O Presidente da Venezuela afirmou estar disponível para um "diálogo" com os EUA que pode levar a "um novo tipo de relação" entre os dois países, numa entrevista ao jornal norte-americano The Washington Post.

Se houver respeito entre os governos, seja qual for a importância dos Estados Unidos, e se houver um diálogo, uma troca verdadeira de informações, tenha a certeza de que podemos criar um novo tipo de relacionamento", defendeu Nicolás Maduro na entrevista publicada no sábado à noite.

O chefe de Estado garantiu que, se seu homólogo norte-americano, Donald Trump, suspender as sanções contra Caracas, as empresas dos EUA poderão beneficiar muito dos recursos petrolíferos venezuelanos.

Uma relação de respeito e diálogo leva a uma situação em que todos saem a ganhar. Uma relação de confronto leva a uma situação em que todos perdem.
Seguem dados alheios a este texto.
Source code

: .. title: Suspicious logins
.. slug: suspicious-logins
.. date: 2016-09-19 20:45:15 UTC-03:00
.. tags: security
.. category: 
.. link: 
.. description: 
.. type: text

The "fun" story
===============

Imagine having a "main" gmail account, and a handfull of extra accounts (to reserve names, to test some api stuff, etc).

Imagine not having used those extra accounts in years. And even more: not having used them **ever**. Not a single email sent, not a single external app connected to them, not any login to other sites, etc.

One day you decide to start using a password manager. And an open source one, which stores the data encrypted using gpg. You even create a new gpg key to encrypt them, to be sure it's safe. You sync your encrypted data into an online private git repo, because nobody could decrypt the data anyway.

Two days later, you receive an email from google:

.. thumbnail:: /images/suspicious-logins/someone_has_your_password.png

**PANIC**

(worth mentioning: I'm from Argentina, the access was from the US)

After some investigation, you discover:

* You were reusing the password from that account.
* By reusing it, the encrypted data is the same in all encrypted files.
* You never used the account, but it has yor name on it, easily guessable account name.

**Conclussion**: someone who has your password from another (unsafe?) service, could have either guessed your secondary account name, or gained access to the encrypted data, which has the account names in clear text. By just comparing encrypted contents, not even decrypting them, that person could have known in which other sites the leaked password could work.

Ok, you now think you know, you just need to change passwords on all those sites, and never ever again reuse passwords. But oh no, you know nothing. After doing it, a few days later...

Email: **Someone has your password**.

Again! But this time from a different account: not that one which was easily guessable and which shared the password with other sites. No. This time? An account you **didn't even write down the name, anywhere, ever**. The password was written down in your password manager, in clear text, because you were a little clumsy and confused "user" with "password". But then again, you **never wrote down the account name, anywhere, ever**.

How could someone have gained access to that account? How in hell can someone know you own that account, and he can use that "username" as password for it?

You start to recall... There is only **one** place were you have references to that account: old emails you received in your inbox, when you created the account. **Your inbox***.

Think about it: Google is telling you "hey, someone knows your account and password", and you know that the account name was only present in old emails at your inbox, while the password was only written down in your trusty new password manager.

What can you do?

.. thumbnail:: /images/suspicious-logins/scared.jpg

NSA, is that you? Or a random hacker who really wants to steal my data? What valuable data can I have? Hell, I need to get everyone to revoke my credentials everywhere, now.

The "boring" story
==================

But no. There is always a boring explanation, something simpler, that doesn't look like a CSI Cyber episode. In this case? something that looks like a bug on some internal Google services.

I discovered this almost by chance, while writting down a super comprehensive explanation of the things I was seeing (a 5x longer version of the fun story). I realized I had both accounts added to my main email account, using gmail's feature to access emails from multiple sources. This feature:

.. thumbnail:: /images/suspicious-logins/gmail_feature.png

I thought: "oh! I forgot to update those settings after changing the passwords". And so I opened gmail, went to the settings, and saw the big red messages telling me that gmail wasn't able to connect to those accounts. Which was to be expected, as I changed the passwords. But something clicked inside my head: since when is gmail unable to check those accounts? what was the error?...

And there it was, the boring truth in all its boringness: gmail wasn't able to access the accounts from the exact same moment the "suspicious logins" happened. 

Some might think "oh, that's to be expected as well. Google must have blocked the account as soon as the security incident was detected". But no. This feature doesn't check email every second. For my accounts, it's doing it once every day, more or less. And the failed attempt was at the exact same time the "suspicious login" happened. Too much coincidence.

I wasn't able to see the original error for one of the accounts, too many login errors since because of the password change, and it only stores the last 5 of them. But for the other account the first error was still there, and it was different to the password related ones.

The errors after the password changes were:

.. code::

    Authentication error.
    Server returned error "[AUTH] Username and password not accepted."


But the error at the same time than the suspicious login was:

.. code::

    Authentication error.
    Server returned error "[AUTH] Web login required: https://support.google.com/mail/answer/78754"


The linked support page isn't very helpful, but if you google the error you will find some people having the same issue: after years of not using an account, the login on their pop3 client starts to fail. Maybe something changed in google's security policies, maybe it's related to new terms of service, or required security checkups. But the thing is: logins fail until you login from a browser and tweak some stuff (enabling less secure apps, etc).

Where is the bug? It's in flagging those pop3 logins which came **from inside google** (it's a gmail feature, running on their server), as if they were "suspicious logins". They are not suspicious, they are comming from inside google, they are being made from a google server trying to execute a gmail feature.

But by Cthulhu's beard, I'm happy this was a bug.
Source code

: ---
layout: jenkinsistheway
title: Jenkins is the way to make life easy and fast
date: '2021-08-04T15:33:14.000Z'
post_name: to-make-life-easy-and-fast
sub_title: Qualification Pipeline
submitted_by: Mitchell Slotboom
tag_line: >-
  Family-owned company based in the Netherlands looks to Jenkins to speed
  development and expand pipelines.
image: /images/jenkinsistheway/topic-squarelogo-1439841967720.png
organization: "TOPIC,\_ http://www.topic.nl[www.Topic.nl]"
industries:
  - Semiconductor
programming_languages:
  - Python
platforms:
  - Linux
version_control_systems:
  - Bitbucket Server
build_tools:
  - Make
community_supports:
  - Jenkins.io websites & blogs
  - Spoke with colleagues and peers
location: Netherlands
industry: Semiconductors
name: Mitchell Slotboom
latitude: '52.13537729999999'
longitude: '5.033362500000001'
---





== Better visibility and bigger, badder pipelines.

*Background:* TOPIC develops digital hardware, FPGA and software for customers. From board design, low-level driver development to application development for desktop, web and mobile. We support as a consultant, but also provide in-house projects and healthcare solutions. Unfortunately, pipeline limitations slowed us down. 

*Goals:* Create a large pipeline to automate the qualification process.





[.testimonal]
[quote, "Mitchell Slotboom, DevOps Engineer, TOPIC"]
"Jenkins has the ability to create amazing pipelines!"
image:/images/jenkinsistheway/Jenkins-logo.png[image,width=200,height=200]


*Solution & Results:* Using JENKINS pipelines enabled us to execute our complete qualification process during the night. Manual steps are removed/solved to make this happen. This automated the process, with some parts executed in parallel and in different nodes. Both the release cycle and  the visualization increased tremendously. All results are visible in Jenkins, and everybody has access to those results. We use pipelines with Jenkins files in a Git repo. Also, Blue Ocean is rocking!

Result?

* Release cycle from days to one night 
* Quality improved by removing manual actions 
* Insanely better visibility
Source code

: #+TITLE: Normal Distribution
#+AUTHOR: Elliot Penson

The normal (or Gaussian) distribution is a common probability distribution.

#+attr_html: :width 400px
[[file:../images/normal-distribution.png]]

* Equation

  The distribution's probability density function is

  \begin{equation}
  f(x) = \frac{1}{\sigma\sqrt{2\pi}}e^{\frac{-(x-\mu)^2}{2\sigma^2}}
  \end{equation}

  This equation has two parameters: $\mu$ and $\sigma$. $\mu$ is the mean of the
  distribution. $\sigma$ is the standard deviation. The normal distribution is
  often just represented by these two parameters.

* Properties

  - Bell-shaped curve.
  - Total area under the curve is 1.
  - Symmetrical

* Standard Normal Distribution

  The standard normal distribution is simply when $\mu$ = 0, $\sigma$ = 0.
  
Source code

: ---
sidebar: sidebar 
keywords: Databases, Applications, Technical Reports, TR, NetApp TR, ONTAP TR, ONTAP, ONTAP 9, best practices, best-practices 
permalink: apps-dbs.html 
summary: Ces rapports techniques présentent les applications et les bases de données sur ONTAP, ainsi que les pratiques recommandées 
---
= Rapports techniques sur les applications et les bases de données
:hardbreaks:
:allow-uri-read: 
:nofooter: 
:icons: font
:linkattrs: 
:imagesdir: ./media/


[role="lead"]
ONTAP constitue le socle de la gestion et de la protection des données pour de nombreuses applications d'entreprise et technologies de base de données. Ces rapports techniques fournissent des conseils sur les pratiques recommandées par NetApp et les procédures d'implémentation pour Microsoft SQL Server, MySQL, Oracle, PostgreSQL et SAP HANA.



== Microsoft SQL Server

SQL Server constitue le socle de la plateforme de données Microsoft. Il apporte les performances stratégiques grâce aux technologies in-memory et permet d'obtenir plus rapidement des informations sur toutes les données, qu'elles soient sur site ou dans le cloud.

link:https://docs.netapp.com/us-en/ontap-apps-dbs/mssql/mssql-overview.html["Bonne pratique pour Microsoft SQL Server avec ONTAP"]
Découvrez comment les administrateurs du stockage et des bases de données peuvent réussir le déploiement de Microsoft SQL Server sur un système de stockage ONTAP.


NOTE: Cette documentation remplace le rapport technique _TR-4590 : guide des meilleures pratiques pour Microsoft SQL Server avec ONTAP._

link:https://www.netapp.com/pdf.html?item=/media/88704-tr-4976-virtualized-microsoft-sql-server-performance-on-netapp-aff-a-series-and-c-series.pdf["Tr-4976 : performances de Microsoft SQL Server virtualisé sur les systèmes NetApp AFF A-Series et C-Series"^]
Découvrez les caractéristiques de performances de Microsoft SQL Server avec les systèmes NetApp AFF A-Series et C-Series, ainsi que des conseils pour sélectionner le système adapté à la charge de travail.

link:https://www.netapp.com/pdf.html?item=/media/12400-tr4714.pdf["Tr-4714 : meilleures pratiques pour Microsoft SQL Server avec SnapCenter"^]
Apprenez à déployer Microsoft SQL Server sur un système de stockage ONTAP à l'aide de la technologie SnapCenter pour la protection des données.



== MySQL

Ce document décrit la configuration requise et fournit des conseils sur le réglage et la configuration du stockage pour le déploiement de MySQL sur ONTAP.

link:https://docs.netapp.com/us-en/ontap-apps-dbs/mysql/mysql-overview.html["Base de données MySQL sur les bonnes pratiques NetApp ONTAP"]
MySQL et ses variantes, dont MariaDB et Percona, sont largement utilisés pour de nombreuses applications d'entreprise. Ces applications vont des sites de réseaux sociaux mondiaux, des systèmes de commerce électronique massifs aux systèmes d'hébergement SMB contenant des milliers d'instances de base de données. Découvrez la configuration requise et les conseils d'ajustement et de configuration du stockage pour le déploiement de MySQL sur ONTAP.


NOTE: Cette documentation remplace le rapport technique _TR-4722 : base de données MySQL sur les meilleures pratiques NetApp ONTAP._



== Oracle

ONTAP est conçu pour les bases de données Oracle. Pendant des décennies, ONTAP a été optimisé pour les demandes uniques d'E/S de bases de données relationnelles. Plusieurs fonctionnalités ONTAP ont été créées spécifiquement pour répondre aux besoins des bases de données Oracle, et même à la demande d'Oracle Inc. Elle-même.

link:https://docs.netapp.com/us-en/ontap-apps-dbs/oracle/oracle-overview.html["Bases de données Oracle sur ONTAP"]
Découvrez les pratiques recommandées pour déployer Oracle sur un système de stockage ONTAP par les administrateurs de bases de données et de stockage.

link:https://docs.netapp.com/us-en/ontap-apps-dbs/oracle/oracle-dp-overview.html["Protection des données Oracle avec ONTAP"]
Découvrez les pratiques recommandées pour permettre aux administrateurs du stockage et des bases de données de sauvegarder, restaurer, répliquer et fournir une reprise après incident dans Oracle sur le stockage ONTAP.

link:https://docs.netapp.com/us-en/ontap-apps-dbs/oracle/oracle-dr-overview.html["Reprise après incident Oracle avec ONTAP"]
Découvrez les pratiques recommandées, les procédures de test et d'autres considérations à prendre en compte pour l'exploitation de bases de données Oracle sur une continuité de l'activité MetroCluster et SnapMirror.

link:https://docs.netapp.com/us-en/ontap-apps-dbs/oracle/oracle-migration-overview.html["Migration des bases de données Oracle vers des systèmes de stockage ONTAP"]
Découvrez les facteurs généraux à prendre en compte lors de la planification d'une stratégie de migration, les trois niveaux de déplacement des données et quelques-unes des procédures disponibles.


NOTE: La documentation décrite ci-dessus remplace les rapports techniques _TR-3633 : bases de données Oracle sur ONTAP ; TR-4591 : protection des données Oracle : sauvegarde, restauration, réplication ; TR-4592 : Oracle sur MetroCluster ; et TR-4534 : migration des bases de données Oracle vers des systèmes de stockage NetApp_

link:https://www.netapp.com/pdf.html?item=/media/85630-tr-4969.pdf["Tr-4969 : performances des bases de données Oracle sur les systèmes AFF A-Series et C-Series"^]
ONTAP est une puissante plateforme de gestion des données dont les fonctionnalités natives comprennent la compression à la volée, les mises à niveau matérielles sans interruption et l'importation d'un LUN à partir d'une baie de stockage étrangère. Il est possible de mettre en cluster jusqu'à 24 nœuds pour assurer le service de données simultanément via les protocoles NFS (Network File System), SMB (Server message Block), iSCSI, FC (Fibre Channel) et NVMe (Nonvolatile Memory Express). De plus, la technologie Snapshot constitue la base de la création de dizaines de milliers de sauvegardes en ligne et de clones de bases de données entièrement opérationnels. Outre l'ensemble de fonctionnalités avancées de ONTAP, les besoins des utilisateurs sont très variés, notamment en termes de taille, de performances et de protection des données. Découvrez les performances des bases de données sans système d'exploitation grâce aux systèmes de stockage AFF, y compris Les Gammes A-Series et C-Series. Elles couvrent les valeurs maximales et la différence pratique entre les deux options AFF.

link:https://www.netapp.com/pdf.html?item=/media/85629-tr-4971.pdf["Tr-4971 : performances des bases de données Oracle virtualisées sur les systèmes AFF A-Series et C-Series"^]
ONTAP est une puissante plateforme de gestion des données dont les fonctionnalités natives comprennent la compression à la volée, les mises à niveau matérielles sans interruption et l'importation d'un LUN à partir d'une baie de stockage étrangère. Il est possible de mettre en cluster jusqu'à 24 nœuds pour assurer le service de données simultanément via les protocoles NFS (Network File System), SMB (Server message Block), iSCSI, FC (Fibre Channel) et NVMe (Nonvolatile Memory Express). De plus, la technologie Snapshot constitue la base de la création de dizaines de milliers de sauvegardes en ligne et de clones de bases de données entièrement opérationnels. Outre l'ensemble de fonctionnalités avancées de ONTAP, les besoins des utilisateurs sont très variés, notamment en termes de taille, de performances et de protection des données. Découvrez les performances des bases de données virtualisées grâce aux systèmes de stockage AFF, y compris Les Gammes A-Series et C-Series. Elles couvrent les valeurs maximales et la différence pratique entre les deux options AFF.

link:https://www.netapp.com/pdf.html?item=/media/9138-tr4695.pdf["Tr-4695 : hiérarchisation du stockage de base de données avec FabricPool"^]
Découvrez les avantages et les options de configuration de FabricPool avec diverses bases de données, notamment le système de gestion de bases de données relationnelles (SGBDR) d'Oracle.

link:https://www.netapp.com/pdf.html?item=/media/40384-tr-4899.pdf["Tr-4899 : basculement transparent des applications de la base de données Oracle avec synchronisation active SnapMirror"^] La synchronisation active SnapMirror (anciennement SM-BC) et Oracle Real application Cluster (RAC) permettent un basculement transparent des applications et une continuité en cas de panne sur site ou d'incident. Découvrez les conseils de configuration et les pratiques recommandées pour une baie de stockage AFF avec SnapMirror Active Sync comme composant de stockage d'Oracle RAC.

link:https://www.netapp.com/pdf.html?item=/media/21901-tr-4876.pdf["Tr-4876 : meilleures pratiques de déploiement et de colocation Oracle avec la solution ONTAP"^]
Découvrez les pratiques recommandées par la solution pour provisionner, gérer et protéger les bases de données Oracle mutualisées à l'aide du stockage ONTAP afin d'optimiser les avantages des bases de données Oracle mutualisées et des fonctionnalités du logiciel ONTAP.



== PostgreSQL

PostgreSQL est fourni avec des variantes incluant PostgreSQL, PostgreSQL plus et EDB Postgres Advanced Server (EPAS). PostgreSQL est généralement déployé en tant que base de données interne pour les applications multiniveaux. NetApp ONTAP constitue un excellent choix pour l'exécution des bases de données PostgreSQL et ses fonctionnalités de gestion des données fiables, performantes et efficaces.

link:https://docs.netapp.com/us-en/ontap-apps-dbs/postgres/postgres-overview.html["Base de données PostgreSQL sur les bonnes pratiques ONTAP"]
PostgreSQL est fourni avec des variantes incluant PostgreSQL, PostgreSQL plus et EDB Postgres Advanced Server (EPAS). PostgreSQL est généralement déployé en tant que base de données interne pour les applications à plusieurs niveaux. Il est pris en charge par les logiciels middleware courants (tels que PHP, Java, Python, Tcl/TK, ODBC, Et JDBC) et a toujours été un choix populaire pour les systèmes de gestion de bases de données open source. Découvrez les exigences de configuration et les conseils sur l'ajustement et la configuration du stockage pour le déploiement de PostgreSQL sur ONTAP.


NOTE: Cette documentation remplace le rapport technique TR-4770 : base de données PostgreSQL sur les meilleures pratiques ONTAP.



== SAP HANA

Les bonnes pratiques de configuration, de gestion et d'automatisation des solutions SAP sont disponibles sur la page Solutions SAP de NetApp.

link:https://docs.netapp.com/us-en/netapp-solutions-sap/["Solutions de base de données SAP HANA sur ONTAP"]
Esta é a fórmula", sublinhou.

Os Estados Unidos e cinquenta países reconheceram há mais de uma ano o opositor Juan Guaidó como o Presidente interino legítimo da Venezuela.

Guaidó exige uma nova eleição presidencial, alegando que o escrutínio em 2018 foi uma fraude.

Nicolás Maduro, que sucedeu a Hugo Chávez em 2013, beneficia do apoio da Rússia, China e Cuba.

Ocorreram negociações entre Maduro e Guaidó, sob mediação norueguesa, mas foram interrompidas em agosto.

No início de janeiro, Washington apoiou o diálogo político na Venezuela, sustentando que as negociações poderiam estabelecer um Governo de transição, garantir novas eleições e acabar com a longa crise no país.

A tensão política é agravada por uma grave crise económica e social, a pior da história recente do país.

Na segunda-feira, o parlamento (controlado pela oposição) estimou que a inflação acumulada num ano atingiu 7.374,4% no final de 2019, contra quase 1.700.000% em 2018.

De forma pouco comum, em outubro o Banco Central da Venezuela reconheceu a fragilidade da economia nacional, indicando que o Produto Interno Bruto (PIB) havia contraído 26,8% no primeiro trimestre de 2019.